Sunday, May 07, 2006

i tried. my family did. 43% of us did. but it still wasn't enough in the end. sad? no i'm not. the result was expected anyway.. but i'm glad we went down putting up a huge fight. changes cannot be made overnight and this was a good start. perhaps it's an indication of things to come. plus it's really heartwarming to note the huge increase in support for the opposition. when the first result -- yck was announced and we realised that even the (forgive me for saying this) relatively weaker opposition got 30++% of the votes we knew that hougang and potong pasir would be fine. =) and seeing those ah peks at the coffeeshop at blk 322 hg ave 5/7, 2 blocks away from my old place, unafraid, openly cheering and celebrating wp's win made me want to move back there again. to vote and know that i'd played a part in securing victory for wp.

the sad fact is that now i'm still in hougang, but in an area which is effectively under aljunied grc. so no sweet victory to celebrate. but yes, however much i want to move back, i know i should stay here. for over there, my vote won't make a difference. i foresee wp holding hougang for a long time to come. but here, come the next elections, things will become tighter... assuming that sylvia lim & co are contesting again and it's where every single vote will count. yes i think my family should stay put here =)

*[[ And they lived happily ever after... ]]*
|10:28:00 AM|


Saturday, May 06, 2006

damn. i just realised that i only have 2 days of freedom left before internship starts. 2 days to make up for 12 weeks (maybe even more because when i asked the MPA people if they'd rather i stay for 4 weeks or a full calendar month, they said a full calendar month. SIGH.) of slavery behind an office desk. boo. not a nice prospect at all. unless it's as nice as my ocbc job... but what are the odds? no more routine, mindless work. i think the work will be challenging; at least they'll be expecting me to know something but sadly they'll find out that i know absolutely zilch. shiiit. maybe i should read my legal writing textbook. or maybe my carriage textbook. but no waay. not when i only have 2 days of freedom left.

i'm beginning to feel that taking on internships was really a bad mistake. right now i'd give anything to have my 3 months free, even if it means getting supremely bored with anything and everything after 1 month. oh wells but i have to do what i have to do. i'm looking forward to the public holiday next friday already. heehee.

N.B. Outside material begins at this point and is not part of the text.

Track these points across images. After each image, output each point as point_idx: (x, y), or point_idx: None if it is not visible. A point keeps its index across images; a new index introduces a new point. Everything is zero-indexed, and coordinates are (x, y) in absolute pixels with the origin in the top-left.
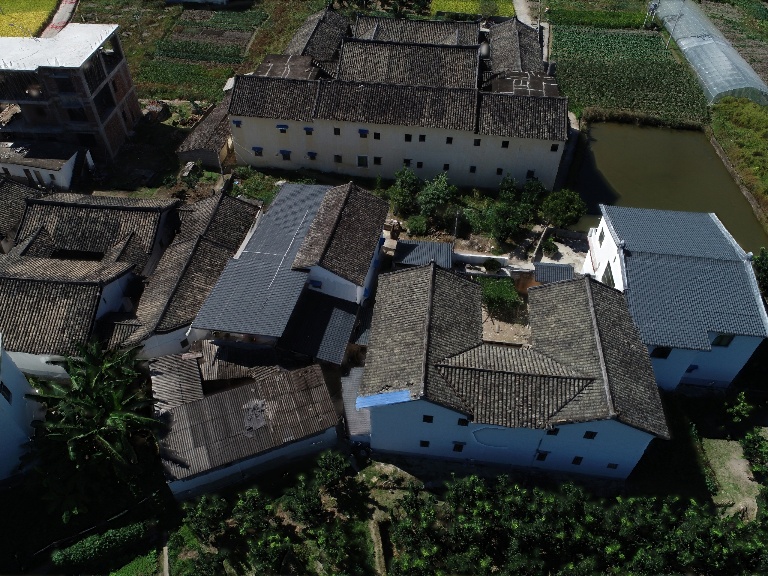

*[[ And they lived happily ever after... ]]*
|12:28:00 AM|


Wednesday, May 03, 2006

4.8k on tues, weds and thurs last week and 5k on sun. can't remember much about tuesday's run; must have been one of those normal ones again. ran with the groo on wed and I LAPPED HIM! he was running quite slowly though... but STILL!!!! thurs was just... tiring. esp after my exertions on weds night chasing the groo. legs felt like lead, sun was hot (even though there was barely any sun) and got those weird stomach cramps that only pop up when i run sometimes. [btw i've asked a doctor about those weird cramp thingies before and he says they usu. happen when people exert themselves too much when they're too unfit... like huh... i really don't think i can be classified as unfit. maybe there really is something wrong with my body. SIGH.]
sun's run was good. (they usually are) but got hit by a soccer ball on the head on my way back. was quite worried for awhile coz i remembered a biomed case in which a boy who got hit by a friend's schoolbag was diagnosed to be fine at a hospital, but subsequently collapsed and died (i think) 2 days later. some internal head injuries i think. but thankfully i'm still alive.

why can't marathons be held at night... like 2 am maybe... running under the sun is torturous

anyway i found out that a woman holds a record of sorts for having run once every single day for 26 years. and the guy's record is held by a man who's run once every single day for 27 years, and twice every day for 14 out of those 27 years. goodness. these ppl are my idols man. and i've also found out that there's this guy who has run the boston marathon a record 58 times. 58 times! i mean if he started running it when he was 20, he must still have been running it when he was at a grand old age of 78!. and boston is the no joke kind. you actually have to have pretty decent timings to even qualify for it. i know it's 3:45 for women but not sure about mens' qualifying time... sub 3 hrs maybe?

i wanted to talk about darfur but writing so much has made me tired already. it's just heartwarming to see so many people in the US being so passionate about causes they believe in, causes which have no relation at all to them, simply because they feel so deeply for victims of genocide. how many people in singapore even care, i wonder. and it feels so helpless. besides signing a petition there's nothing else i can do. no other way i can show my support and empathy. i feel that the fact that demonstrations, protestations etc are banned in SG only makes us even more unfeeling. there is simply no way people here can band together and unite for a cause they hold dear. look at the americans and their darfur and immigration. look at how the french kids managed to overturn the labour law by their show of strength and unity. then look at ourselves.

perhaps we're all being bullied by you-know-who simply because we're too passive.